Your 8-Step Financial Priorities Checklist!

Designed to answer the question: “Where should I be putting my money right now?”

Why Order Matters in Your Financial Journey

If you don’t have order, in your finances or in life in general, then chaos typically sets in.

That’s where the Financial Order of Operations comes in.

Think of it as your personal financial roadmap.

Just like you wouldn’t start building a house without a solid foundation, you shouldn’t be investing in a brokerage account while your credit cards are racking up 20%+ interest or your employer’s 401(k) match is going untouched.

So, what’s the right way to go about this? Let’s dig in!

My Revised Version “Prioritizing long-term retirement savings” in JPMorgan’s Guide to Retirement

Step 1: Establish Your Emergency Reserve

This is your financial “cushion”.

People often neglect this step or think they can get by with a minimal amount of money off to the side.

Before going wild with your investing or paying down debt, it’s incredibly important to establish your emergency reserve.

This is your financial shock absorber—3 to 6 months of living expenses in a high-yield savings account—so when life inevitably happens (and it always does), those curveballs don’t turn into financial crises (aka credit card debt or personal loans).

Step 2: Maximize Employer Retirement Match Contributions

Let’s take our free money people!

Once your emergency reserve is in place, the next priority has to be taking full advantage of any employer match in your retirement plan.

If your employer is offering a 3% or 4% match and you’re not contributing enough to get it, you’re essentially saying “no thanks” to free money and a 100% return on your money.

You absolutely have to contribute enough to max out your match.

Step 3: Eliminate High-Interest Debt

Now it's time to go after high-interest debt!

Credit cards, private student loans, or any debt with interest north of 7 to 8% should be tackled next.

The “guaranteed” return of paying down this debt and foregoing this interest rate often outweighs what you'd earn investing elsewhere in your retirement and other investment accounts.

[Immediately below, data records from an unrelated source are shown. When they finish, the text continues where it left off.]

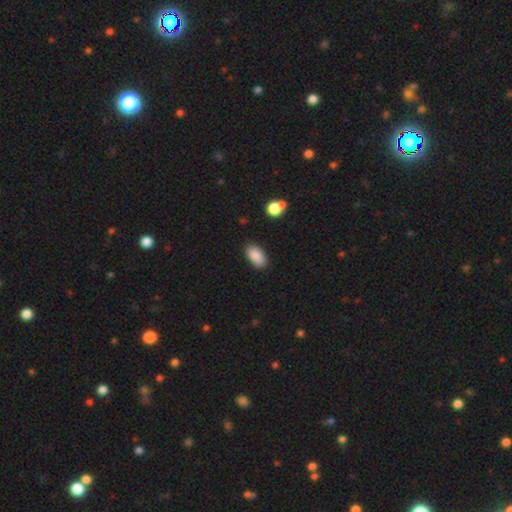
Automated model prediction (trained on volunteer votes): Smooth or featured: smooth — 89% (star or artifact — 7%)
How rounded: in between — 93% (cigar-shaped — 4%)
Merging: none — 86% (minor disturbance — 10%)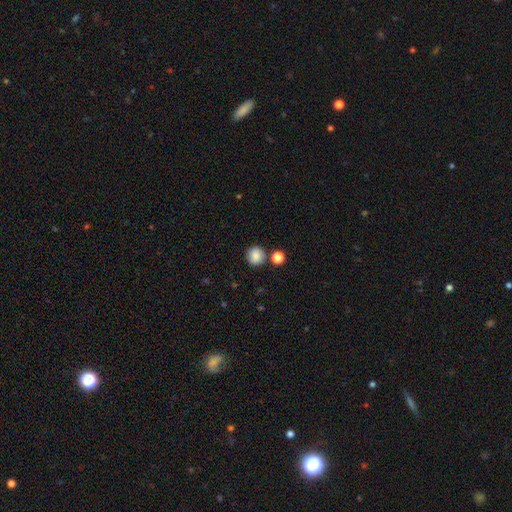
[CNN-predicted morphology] smooth-or-featured: smooth: 85% | star or artifact: 10% | featured or disk: 6%
  how-rounded: round: 89% | in between: 10% | cigar-shaped: 1%
  merging: none: 79% | minor disturbance: 9% | merger: 9% | major disturbance: 3%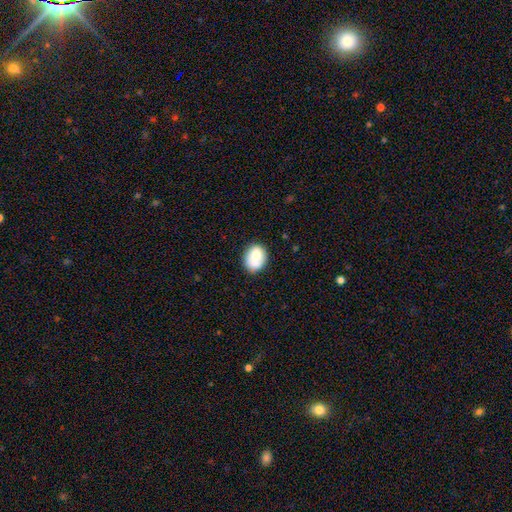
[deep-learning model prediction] smooth-or-featured: smooth: 72% | featured or disk: 21% | star or artifact: 8%
  how-rounded: round: 51% | in between: 48% | cigar-shaped: 1%
  merging: none: 59% | minor disturbance: 20% | merger: 15% | major disturbance: 6%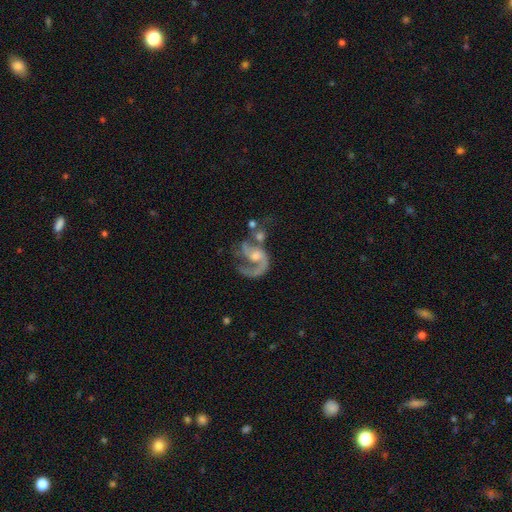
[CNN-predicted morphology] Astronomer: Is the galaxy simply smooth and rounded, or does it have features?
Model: featured or disk — 85%.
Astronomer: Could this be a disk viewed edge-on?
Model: no — 98%.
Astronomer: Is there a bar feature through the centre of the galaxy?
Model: no — 55% (runner-up: weak, 36%).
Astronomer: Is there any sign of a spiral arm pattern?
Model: yes — 93%.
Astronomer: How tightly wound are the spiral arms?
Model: loose — 44% (runner-up: medium, 43%).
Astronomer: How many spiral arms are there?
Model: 1 — 45%, tied with 2 at 45%.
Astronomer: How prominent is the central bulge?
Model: moderate — 49% (runner-up: small, 34%).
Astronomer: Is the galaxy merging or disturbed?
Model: major disturbance — 31%, tied with none at 31%.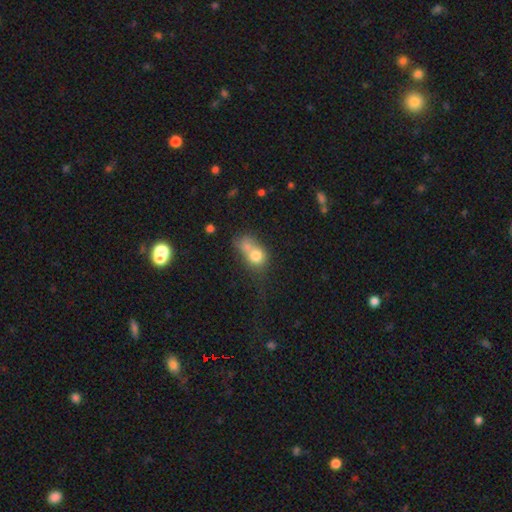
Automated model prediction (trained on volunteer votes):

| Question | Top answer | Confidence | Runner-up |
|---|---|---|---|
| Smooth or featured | smooth | 73% | featured or disk (16%) |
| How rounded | round | 54% | in between (43%) |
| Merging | merger | 55% | none (20%) |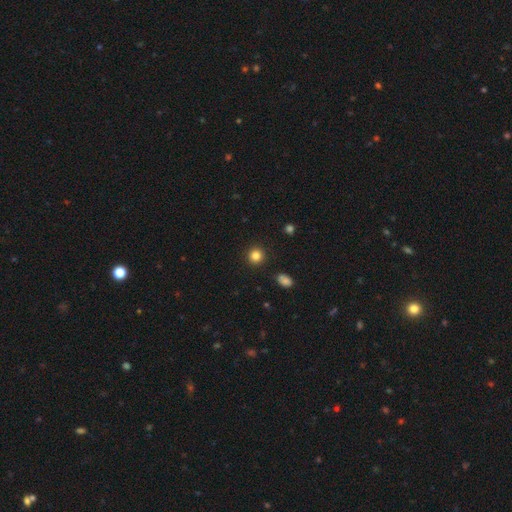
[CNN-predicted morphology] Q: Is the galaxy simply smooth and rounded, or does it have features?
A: smooth — 84%.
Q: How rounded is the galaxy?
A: round — 92%.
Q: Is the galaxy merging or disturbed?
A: none — 92%.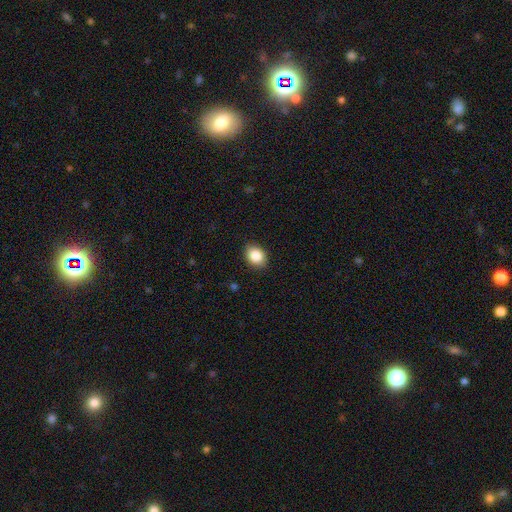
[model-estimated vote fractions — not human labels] A smooth galaxy with no disk features (87%) that is in between round and cigar-shaped (61%). Merging: none (87%).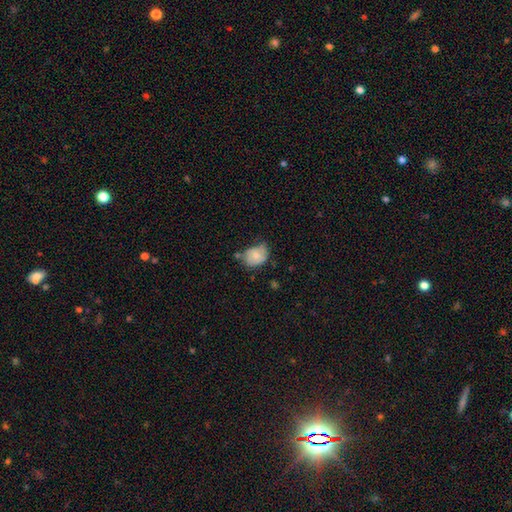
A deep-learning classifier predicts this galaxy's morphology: type=smooth (66%); roundness=in between (53%); merging=none (45%).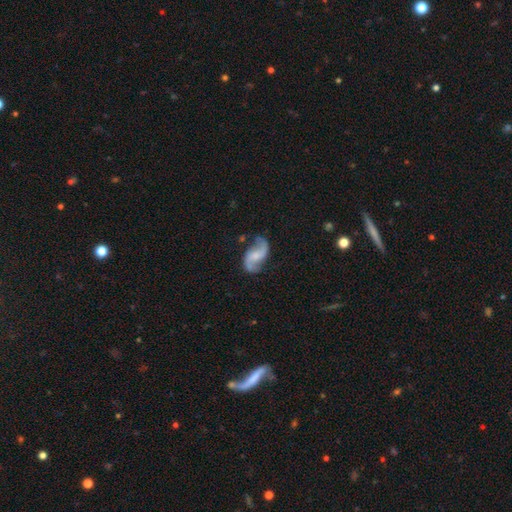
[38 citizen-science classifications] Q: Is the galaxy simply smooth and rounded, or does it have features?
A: featured or disk — 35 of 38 (92%).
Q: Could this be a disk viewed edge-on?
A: no — 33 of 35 (94%).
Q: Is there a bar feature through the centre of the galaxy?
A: no — 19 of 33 (58%).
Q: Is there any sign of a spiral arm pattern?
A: yes — 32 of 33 (97%).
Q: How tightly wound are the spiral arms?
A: loose — 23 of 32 (72%).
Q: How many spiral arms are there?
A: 2 — 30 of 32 (94%).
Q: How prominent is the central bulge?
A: moderate — 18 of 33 (55%).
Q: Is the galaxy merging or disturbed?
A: none — 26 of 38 (68%).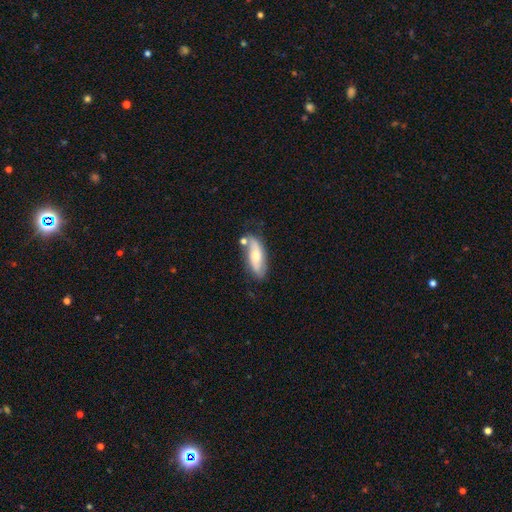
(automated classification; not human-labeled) featured or disk 48%, smooth 46%, star or artifact 6%. Down the decision tree: merging — none (60%).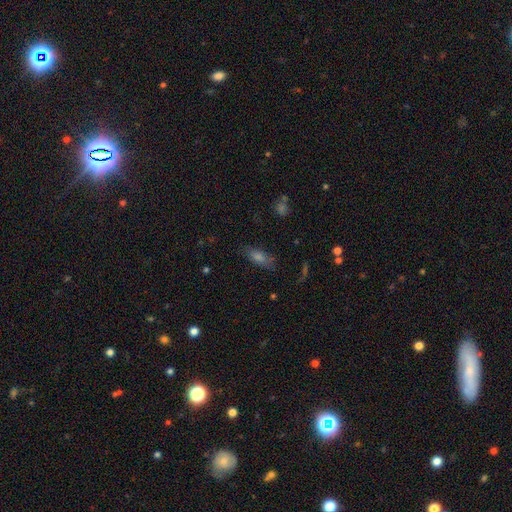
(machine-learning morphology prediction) Smooth or featured? Predicted: smooth (p=0.54). How rounded? Predicted: in between (p=0.64). Merging? Predicted: none (p=0.79).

Step 4: Maximize HSA Contributions

After the essentials and the high-interest risks are handled, the focus shifts to long-term wealth building—and tax efficiency.

This one is often overlooked, but if you already utilize a High-Deductible Health Plan (HDHP), you should consider contributing to a Health Savings Account (HSA), which offers “triple tax” benefits.

If you have the option of an HDHP at work and don’t heavily utilize health care services, a lower-premium, higher-deductible health plan can make a lot of sense. Especially, considering that employers will often contribute to HSAs on your behalf.

No other accounts give you this kind of power..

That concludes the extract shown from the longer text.